Emilia Clarke as Daenerys Targaryen and Kit Harington as Jon Snow in HBO’s “Game of Thrones.” Can that show be considered pornographic? The Supreme Court of Washington says it normally would not be, and yet it could fall under a lower court’s “vague” definition because it includes “depictions of simulated sex.” (Helen Sloan / HBO)

Emilia Clarke as Daenerys Targaryen and Kit Harington as Jon Snow in HBO’s “Game of Thrones.” Can that show be considered pornographic? The Supreme Court of Washington says it normally would not be, and yet it could fall under a lower court’s “vague” definition because it includes “depictions of simulated sex.” (Helen Sloan / HBO)

A sex offender challenges the state to define pornography

And the state Supreme Court agrees that a condition for his probation is “unconstitutionally vague.”

OLYMPIA — A Snohomish County man argued that a condition of his impending probation is so vague he could be punished for watching “Game of Thrones” — and the state Supreme Court agreed.

In a unanimous decision earlier this month, the court ruled that the condition of community custody for Jameel Padilla, of Everett, is “unconstitutionally vague” because it does not clearly define what constitutes pornographic material, which he’s prohibited from viewing. The court said that leaves him “vulnerable to arbitrary enforcement.”

The court noted the condition for release prohibits Padilla from viewing “depictions of simulated sex.” That “would unnecessarily encompass movies and television shows not created for the sole purpose of sexual gratification. Films such as ‘Titanic’ and television shows such as ‘Game of Thrones’ depict acts of simulated intercourse but would not ordinarily be considered ‘pornographic material,’ ” wrote Justice Stephen Gonzalez for the majority.

And, Gonzalez continued, the condition’s ban on viewing “depictions of intimate body parts impermissibly extends to a variety of works of arts, books, advertisements, movies, and television shows.”

The justices reversed the state Court of Appeals, which upheld the condition, and directed the trial court to consider whether a definition of pornographic material can be crafted that is clear and narrowly tailored based on Padilla’s crime.

Padilla, 41, was arrested in 2012 on suspicion of sending sexually explicit messages to a 9-year-old girl in California. During the investigation, authorities found sexually explicit photos and videos of young children on his computer.

He was convicted of two counts of viewing child pornography and is serving a seven-year sentence at Stafford Creek Corrections Center, according to the Department of Corrections. His expected release date is in 2020.

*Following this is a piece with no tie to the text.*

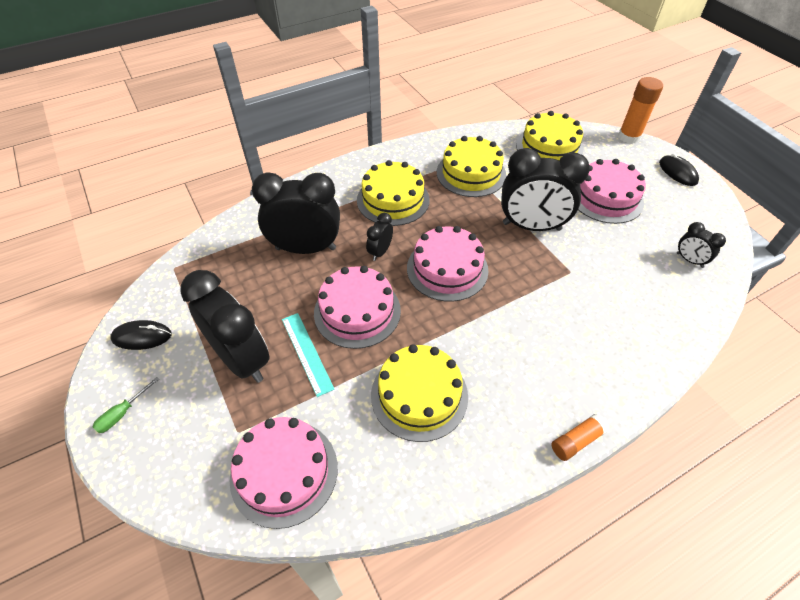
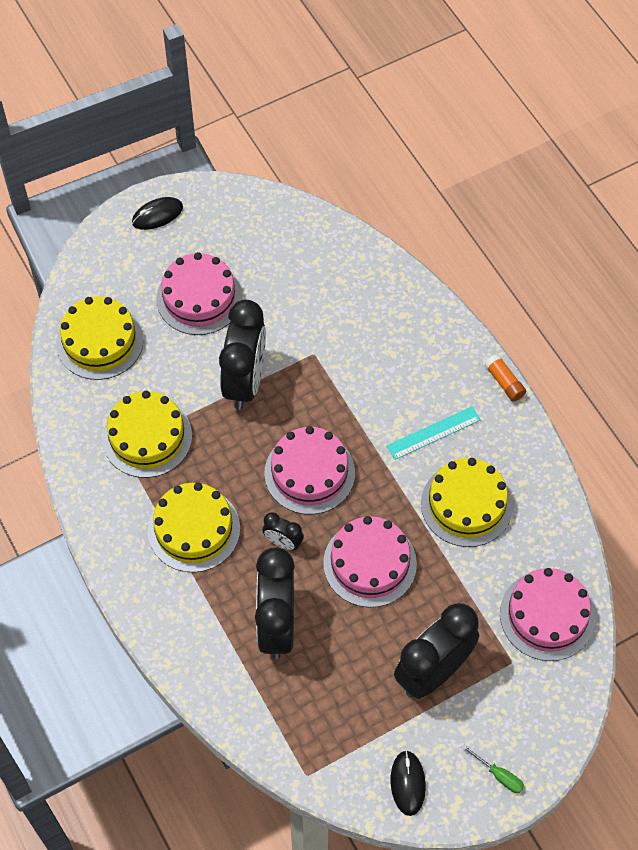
camera: 90 degrees left, 10 degrees up
(307, 353) = (423, 609): turquoise ruler -> turquoise ruler (433, 433)
(629, 137) = (84, 248): orange glue stick -> none
(689, 260) = (298, 243): black clock -> none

Padilla was separately convicted of communicating with a minor for immoral purposes. He received a 75-day sentence and 12 months of community custody for which multiple conditions were imposed. One of those is at the center of this case.

It bars him from possessing and accessing “pornographic materials,” which are defined as “images of sexual intercourse, simulated or real, masturbation, or the display of intimate body parts.” It would be up to a community corrections officer to decide if Padilla violated the condition.

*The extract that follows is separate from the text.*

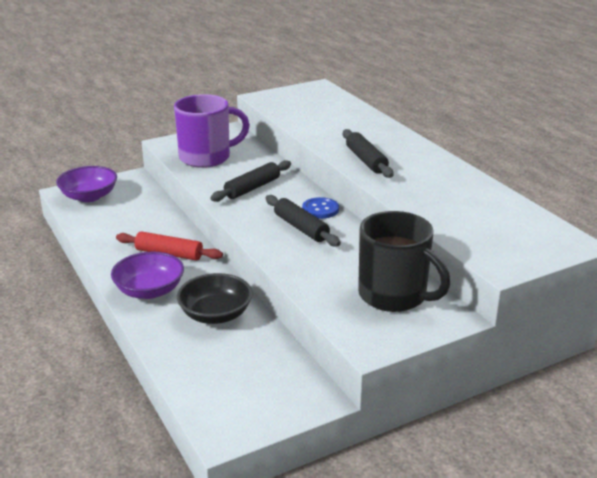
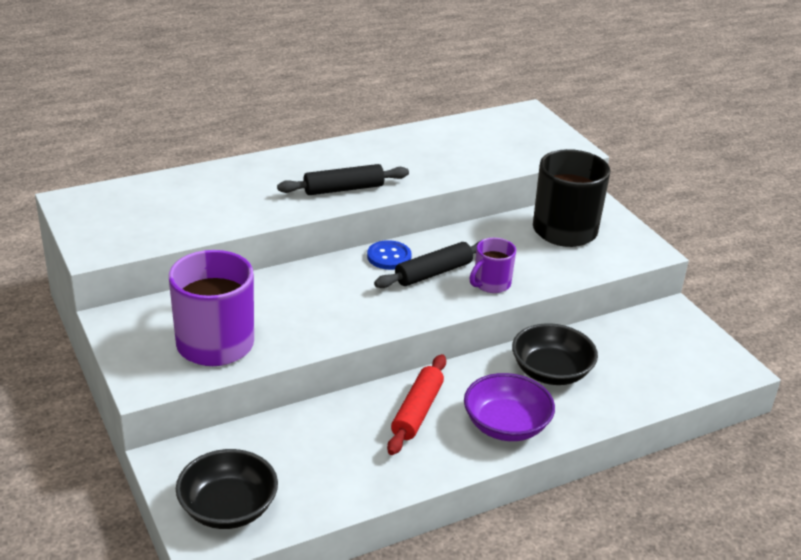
camera: 90 degrees left, 5 degrees up
(89, 196) = (228, 508): purple bowl -> black bowl
(252, 188) = (324, 304): black rolling pin -> none
(289, 253) = (491, 284): none -> purple mug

Mary Swift, Padilla’s attorney, argued in legal briefs and to the high court that the vagueness of the condition could result in his punishment for ordinary and constitutionally protected activities.

“Can Padilla own the movie ‘Titanic’? Can he see ‘Schindler’s List’ in a theater? Can he watch a movie or television show at home that includes simulated intercourse or any nudity at all?” Swift wrote.

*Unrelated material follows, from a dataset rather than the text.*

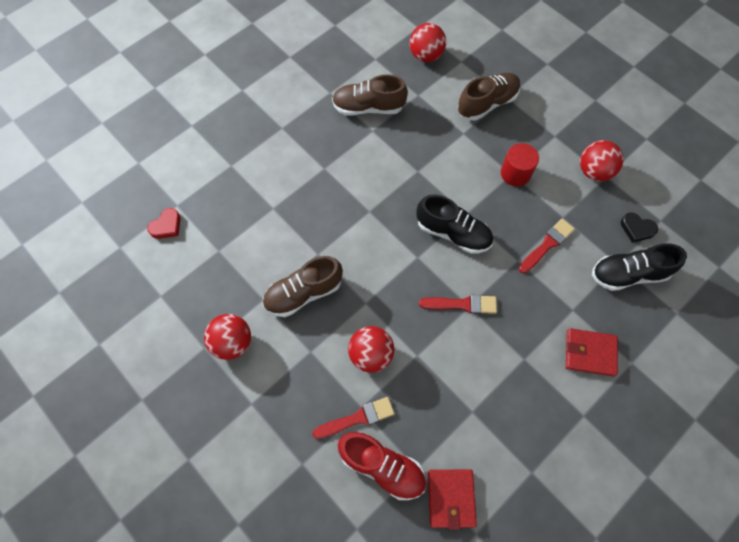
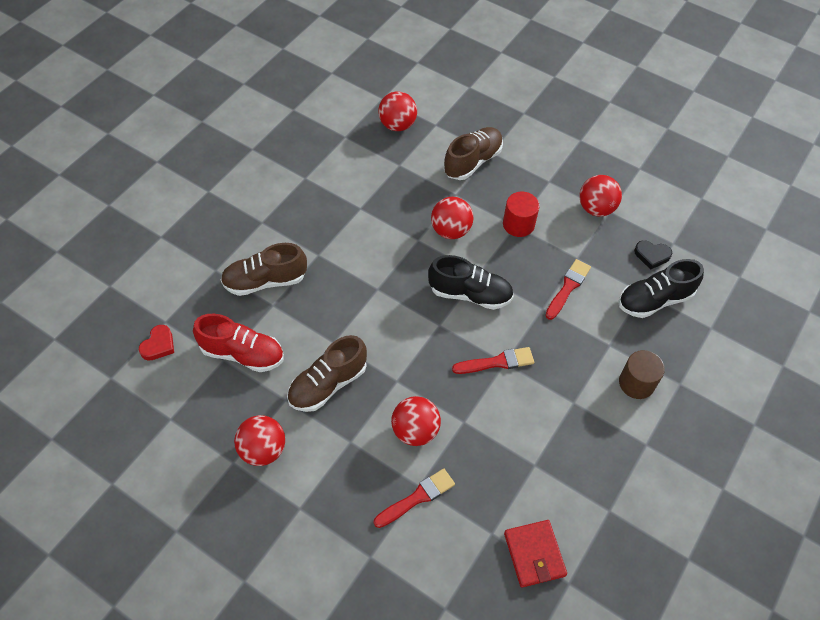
camera: 15 degrees left, 10 degrees down
(368, 107) = (350, 186): brown shoe -> brown shoe (265, 281)
(382, 466) = (455, 539): red shoe -> red shoe (242, 353)
(450, 168) = (450, 230): none -> red ball
(589, 353) = (636, 383): red wallet -> brown cylinder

“Can he own a medical textbook of human anatomy? Can he visit the Seattle Art Museum? Can he go to the public library to view a book containing Georgia O’Keeffe paintings, which arguably depict female genitalia? Can he display a print of Michelangelo’s ‘The Creation of Adam’ in his home? Can he read a magazine containing a Victoria’s Secret advertisement? One can only guess the answers to these questions, and therein lies the problem.” she wrote.

In an interview Monday, Swift said she knew the condition was too broadly penned.

This isn’t a new debate, she noted. Pornography has long been considered vague and difficult to define, she said.

In the early 1960s, a manager of an Ohio movie theater was convicted of violating obscenity laws by showing a French film considered by authorities to be pornographic. The U.S. Supreme Court overturned the conviction in 1964, determining the film was not obscene.

In that case, Justice Potter Stewart wrote that he could not define hard-core pornography, “but I know it when I see it.”